I’d seen a lot of his online talks before, but this was the first time I’d the chance to attend one of his seminars in person and see him standing there with a bottle of green fluorescent protein in his hand.” (About attending a lecture by Professor Osamu Shimomura, Nobel Prize Winner for Chemistry in 2008)

Mr Hung attended the 2013 JUSTL programme and he worked on a couple of projects under the mentorship of Dr Alessandro Rubinacci (San Raffaele Hospital, Milan, Italy), Professor Andrew L. Miller (The Hong Kong University of Science and Technology), Professor Joseph Kunkel (University of New England, Biddeford, ME), Dr Paola Divieti-Pajevic (Massachusetts General Hospital, Boston, MA) and Mr Alan Shipley (Applicable Electronics LLC., New Haven, CT). In one project, Mr Hung used a scanning ion-selective electrode technique (SIET) to measure the calcium ion fluxes around zebrafish scales. The results he obtained in the JUSTL programme helped his MPhil research when he returned to Hong Kong, which have just been published in the journal, Fisheries Science*. In the second project, Mr Hung worked with Dr Rubinacci on an ongoing project to study the mechanisms and endocrine regulation of bone mineralization. Again using the SIET, Mr Hung conducted experiments to determine the generation of calcium ion fluxes into and out of bone tissue. The results on the bone project that Mr Hung helped to acquire during his time on the JUSTL programme have now been published in the journal Bone**.

Mr Hung is especially appreciative for the help provided by Mr Shipley on the installation and use of the SIET, as well as for all the advice from Professor Robert Baker regarding his MPhil project.

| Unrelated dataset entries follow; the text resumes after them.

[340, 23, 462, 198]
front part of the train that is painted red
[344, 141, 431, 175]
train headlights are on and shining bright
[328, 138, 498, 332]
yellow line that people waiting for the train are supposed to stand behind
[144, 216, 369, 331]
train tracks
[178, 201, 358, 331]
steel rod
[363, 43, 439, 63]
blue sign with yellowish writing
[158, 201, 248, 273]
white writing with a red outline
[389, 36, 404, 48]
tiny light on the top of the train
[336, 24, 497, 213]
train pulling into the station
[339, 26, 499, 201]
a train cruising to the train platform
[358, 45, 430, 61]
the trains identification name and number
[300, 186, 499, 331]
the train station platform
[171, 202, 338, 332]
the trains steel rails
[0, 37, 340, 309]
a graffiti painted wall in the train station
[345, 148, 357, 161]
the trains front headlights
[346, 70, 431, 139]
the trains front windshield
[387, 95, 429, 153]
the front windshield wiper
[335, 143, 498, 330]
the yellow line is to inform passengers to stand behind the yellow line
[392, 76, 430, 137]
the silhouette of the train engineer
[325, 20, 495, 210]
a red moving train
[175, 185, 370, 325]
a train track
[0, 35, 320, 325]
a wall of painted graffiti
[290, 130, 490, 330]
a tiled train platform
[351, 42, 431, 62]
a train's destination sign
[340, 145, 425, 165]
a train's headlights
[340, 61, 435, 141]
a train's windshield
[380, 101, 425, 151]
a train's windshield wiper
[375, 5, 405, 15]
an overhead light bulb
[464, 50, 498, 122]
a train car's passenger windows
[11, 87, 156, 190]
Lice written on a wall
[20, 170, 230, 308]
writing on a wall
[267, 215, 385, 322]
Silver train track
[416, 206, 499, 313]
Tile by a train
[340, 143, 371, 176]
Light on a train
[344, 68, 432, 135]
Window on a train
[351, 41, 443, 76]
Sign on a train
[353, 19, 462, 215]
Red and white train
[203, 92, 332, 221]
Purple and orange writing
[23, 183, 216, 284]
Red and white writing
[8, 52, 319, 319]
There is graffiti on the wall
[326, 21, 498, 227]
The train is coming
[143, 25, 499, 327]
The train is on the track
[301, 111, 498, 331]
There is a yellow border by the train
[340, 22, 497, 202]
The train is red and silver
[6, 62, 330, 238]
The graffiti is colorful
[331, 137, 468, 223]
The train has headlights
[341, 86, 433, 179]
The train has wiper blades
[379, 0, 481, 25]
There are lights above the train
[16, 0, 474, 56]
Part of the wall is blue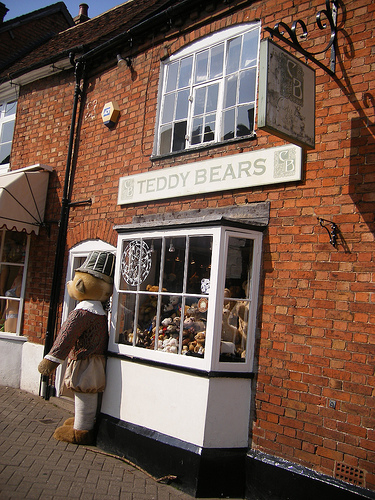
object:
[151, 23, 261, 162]
window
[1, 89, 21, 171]
window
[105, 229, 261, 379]
window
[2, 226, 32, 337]
window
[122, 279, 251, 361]
animals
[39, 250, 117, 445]
bear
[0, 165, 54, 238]
awning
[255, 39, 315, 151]
sign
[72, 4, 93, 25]
chimney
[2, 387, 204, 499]
sidewalk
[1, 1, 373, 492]
wall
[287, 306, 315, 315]
brick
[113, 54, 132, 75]
lamp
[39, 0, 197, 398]
pipes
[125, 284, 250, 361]
bears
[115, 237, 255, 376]
display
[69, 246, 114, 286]
hat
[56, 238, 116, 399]
door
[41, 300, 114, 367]
sweater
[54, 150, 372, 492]
shop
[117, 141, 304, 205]
sign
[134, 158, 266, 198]
teddy bears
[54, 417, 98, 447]
feet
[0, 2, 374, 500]
building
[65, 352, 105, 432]
leg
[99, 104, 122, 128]
sign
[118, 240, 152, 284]
design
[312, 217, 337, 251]
fixture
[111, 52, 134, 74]
light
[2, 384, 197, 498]
ground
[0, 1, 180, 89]
roof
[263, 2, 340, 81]
scrollwork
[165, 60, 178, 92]
window pane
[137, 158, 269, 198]
word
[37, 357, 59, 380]
paw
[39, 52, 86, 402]
pipe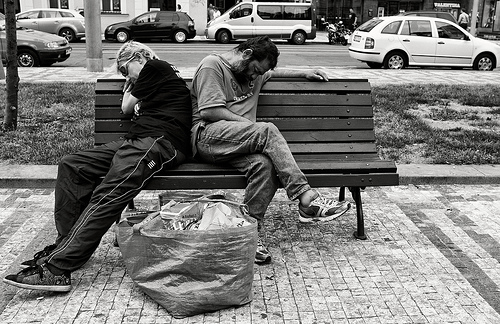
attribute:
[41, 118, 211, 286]
pants — striped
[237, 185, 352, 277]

There were a few weeks during the JUSTL programme when Mr Hung also worked with George Bell, a Research Assistant in the laboratory of Dr Alan M. Kuzirian (Marine Resources Center, MBL). Mr Bell worked mainly with cephalopods and was investigating the tentacle structure of the Bobtail squid. Mr Hung learned some histology, which he said was very useful for some of the experiments he conducted in his MPhil project.

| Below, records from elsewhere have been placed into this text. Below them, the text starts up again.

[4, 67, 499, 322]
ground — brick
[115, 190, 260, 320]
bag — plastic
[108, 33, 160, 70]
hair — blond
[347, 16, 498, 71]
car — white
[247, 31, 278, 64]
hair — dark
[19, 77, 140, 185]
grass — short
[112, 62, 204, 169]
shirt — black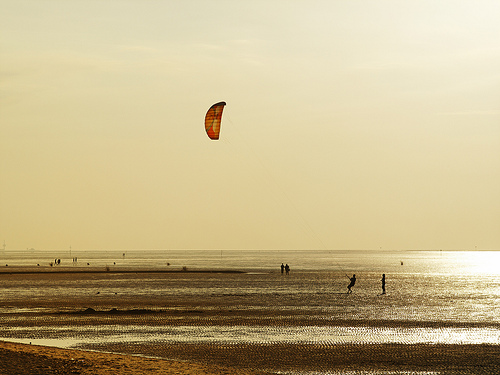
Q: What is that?
A: A kite.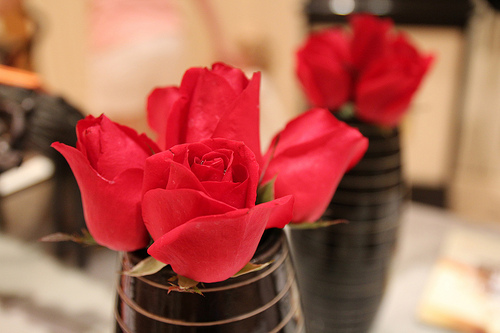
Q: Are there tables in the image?
A: Yes, there is a table.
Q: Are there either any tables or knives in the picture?
A: Yes, there is a table.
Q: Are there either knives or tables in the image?
A: Yes, there is a table.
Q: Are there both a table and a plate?
A: No, there is a table but no plates.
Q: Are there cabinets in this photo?
A: No, there are no cabinets.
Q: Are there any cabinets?
A: No, there are no cabinets.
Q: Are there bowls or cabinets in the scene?
A: No, there are no cabinets or bowls.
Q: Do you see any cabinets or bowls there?
A: No, there are no cabinets or bowls.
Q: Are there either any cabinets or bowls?
A: No, there are no cabinets or bowls.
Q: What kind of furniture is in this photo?
A: The furniture is a table.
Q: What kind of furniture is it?
A: The piece of furniture is a table.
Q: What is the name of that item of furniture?
A: This is a table.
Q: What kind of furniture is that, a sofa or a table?
A: This is a table.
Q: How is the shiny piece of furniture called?
A: The piece of furniture is a table.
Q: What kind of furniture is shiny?
A: The furniture is a table.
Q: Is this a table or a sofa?
A: This is a table.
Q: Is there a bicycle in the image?
A: No, there are no bicycles.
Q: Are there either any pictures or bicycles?
A: No, there are no bicycles or pictures.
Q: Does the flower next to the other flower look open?
A: No, the flower is closed.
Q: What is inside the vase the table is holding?
A: The flower is inside the vase.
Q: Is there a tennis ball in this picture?
A: No, there are no tennis balls.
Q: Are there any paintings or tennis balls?
A: No, there are no tennis balls or paintings.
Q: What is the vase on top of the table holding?
A: The vase is holding the flower.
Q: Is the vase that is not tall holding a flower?
A: Yes, the vase is holding a flower.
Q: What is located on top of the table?
A: The vase is on top of the table.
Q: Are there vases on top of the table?
A: Yes, there is a vase on top of the table.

Mr Hung told me that one event in particular stood out for him. This was when Professor Osamu Shimomura, one of the Nobel Prize winners for Chemistry in 2008 for his work on GFP (green fluorescent protein) and long-time resident at the MBL, gave one of the prestigious Friday evening lectures. Mr Hung said: “I’d seen a lot of his online talks before, but this was the first time that I’d the chance to attend one of his seminars in person and see him standing there with a bottle of green fluorescent protein in his hand.”

Mr Jacky Tin Shing HUNG is a Technical Officer of the Faculty Core Facility in the Faculty of Medicine at The Universities of Hong Kong.

*Hung TS, Webb SE, Palumbo C, Lesniak AM, Shipley AM, Rubinacci A, Kunkel JG, Miller AL (2019). Assessing the ability of zebrafish scales to contribute to the short-term homeostatic regulation of [Ca2+] in the extracellular fluid during calcemic challenges. Fisheries Science doi:10.1007/s12561-019-01353-9.

**Dedic C, Hung TS, Shipley AM, Maeda A, Gardella T, Miller AL, Divieti Pajevic P, Kunkel JG, Rubinacci A (2018). Calcium fluxes at the bone/plasma interface: Acute effects of parathyroid hormone (PTH) and targeted deletion of PTH/PTH-related peptide (PTHrP) receptor in the osteocytes. Bone 116: 135-143.